### Required action
From the passage on cold acclimation in green algae, print the text from "Resolving the contribution" to "treatments (Table 2).".

### Page extract
★ ★ ★ ★
Resolving the contribution of specific metabolites to cold acclimation in green algae
We analyzed the subset of 163 primary metabolites with positively identified chemical signatures (Supplemental Dataset S1) and identified 135 metabolites (83.6%) significantly different between at least two of the samples (p<0.01, ANOVA, Tukey’s post hoc). We chose the metabolome of C. reinhardtii grown at 28°C as the control and compared all other samples to it (Figure 3B). Not all metabolites belonging to the same class contributed equally to the observed differences, and we present the 20 metabolites that have the largest differences in abundance between the treatments (Table 2).
★ ★ ★ ★
Dataset excerpts
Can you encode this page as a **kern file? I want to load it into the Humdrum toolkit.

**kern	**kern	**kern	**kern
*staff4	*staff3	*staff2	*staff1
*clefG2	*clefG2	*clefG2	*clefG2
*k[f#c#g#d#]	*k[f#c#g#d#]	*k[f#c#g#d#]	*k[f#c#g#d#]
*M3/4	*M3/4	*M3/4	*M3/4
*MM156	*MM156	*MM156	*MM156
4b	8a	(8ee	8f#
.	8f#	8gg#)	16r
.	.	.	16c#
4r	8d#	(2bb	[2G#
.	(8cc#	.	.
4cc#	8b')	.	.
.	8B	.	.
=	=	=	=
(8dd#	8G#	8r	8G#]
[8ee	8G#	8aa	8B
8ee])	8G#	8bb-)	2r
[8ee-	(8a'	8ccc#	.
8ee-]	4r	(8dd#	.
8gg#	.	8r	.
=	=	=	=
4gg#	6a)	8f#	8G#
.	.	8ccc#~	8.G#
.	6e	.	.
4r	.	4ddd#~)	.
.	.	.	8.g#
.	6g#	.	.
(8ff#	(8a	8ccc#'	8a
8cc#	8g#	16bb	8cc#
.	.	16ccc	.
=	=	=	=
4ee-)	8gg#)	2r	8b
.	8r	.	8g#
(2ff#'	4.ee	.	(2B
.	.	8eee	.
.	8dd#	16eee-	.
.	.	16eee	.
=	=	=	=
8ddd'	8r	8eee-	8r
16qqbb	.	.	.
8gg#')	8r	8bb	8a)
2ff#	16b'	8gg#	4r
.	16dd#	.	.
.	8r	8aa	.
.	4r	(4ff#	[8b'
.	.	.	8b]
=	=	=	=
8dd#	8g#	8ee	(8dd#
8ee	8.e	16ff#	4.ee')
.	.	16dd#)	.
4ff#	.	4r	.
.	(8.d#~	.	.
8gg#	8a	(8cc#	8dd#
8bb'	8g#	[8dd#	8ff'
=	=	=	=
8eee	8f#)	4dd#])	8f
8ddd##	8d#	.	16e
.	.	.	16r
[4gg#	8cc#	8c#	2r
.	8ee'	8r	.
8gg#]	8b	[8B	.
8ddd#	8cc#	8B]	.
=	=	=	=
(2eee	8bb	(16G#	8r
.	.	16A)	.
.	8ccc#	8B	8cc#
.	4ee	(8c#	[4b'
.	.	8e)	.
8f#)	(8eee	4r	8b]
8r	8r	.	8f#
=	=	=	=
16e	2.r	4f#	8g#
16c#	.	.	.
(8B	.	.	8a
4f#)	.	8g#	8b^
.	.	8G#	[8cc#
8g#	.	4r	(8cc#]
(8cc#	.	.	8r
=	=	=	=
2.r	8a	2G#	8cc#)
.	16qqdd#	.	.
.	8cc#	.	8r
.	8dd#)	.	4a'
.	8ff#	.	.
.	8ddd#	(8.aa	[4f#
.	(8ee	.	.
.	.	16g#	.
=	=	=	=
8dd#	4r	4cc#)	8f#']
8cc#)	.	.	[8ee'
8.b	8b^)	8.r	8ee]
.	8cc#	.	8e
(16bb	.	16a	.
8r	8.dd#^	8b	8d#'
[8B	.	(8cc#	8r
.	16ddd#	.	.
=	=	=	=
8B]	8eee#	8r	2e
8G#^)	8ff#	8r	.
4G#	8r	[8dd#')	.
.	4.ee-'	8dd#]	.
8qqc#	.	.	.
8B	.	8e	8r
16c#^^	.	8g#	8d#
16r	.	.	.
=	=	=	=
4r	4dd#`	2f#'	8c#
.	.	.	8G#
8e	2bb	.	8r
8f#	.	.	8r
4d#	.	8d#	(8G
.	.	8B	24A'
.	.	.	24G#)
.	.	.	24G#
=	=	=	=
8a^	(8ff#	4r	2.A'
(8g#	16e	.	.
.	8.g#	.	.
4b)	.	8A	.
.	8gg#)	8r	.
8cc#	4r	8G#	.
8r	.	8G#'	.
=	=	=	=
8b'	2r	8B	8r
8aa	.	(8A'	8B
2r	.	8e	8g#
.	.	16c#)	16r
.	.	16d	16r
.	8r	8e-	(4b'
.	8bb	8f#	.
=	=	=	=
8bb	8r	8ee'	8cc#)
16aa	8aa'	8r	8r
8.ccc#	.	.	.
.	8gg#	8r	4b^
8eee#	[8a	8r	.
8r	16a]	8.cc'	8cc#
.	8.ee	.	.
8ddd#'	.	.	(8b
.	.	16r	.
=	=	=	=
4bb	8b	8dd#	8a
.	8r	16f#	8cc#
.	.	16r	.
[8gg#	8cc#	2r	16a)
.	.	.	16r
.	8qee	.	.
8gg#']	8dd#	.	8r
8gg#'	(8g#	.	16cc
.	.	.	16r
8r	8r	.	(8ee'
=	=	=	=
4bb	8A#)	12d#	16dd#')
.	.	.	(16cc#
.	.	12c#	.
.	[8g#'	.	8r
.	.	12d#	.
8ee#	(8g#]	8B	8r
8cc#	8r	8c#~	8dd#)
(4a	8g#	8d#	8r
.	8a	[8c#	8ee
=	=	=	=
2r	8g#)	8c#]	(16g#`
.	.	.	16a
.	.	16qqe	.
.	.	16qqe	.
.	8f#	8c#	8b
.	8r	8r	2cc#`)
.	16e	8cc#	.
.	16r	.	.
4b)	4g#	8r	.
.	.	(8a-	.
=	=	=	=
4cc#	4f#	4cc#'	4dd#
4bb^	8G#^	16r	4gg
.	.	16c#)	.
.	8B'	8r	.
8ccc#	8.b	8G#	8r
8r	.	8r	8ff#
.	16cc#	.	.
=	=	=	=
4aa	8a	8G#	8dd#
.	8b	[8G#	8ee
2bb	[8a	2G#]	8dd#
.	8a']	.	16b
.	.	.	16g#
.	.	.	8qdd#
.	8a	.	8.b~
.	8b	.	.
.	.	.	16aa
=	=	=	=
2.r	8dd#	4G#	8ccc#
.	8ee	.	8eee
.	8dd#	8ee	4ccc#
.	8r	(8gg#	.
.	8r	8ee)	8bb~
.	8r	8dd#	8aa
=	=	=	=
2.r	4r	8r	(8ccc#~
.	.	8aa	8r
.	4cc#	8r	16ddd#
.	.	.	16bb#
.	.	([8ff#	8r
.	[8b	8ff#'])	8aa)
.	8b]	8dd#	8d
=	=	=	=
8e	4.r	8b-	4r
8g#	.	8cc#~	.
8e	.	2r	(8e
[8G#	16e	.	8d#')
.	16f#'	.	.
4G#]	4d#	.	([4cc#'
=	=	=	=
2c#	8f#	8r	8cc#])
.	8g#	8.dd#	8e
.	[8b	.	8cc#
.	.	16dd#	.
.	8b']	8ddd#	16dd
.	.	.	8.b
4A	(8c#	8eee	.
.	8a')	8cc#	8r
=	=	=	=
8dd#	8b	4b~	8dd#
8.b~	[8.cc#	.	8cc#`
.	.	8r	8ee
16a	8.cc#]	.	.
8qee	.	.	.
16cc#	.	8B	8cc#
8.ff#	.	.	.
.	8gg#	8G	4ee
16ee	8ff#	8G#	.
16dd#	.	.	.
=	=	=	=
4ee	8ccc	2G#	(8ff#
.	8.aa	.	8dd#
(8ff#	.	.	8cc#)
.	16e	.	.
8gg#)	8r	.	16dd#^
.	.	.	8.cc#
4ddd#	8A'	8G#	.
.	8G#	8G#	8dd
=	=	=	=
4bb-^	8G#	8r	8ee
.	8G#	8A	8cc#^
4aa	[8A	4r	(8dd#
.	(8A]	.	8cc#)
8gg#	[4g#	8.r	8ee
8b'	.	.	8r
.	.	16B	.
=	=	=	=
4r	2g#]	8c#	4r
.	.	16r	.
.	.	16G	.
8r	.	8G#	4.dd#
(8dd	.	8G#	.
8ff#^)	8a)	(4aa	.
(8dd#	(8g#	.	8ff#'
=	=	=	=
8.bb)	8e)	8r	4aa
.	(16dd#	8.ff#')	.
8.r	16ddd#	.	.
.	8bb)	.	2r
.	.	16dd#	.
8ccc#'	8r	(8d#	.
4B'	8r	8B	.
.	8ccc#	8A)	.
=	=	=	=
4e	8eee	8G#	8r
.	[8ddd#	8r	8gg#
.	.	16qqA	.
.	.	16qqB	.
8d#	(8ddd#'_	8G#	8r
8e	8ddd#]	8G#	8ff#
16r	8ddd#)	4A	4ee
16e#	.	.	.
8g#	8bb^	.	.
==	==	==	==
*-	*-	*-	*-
★ ★ ★ ★
### Output below
Resolving the contribution of specific metabolites to cold acclimation in green algae
We analyzed the subset of 163 primary metabolites with positively identified chemical signatures (Supplemental Dataset S1) and identified 135 metabolites (83.6%) significantly different between at least two of the samples (p<0.01, ANOVA, Tukey’s post hoc). We chose the metabolome of C. reinhardtii grown at 28°C as the control and compared all other samples to it (Figure 3B). Not all metabolites belonging to the same class contributed equally to the observed differences, and we present the 20 metabolites that have the largest differences in abundance between the treatments (Table 2).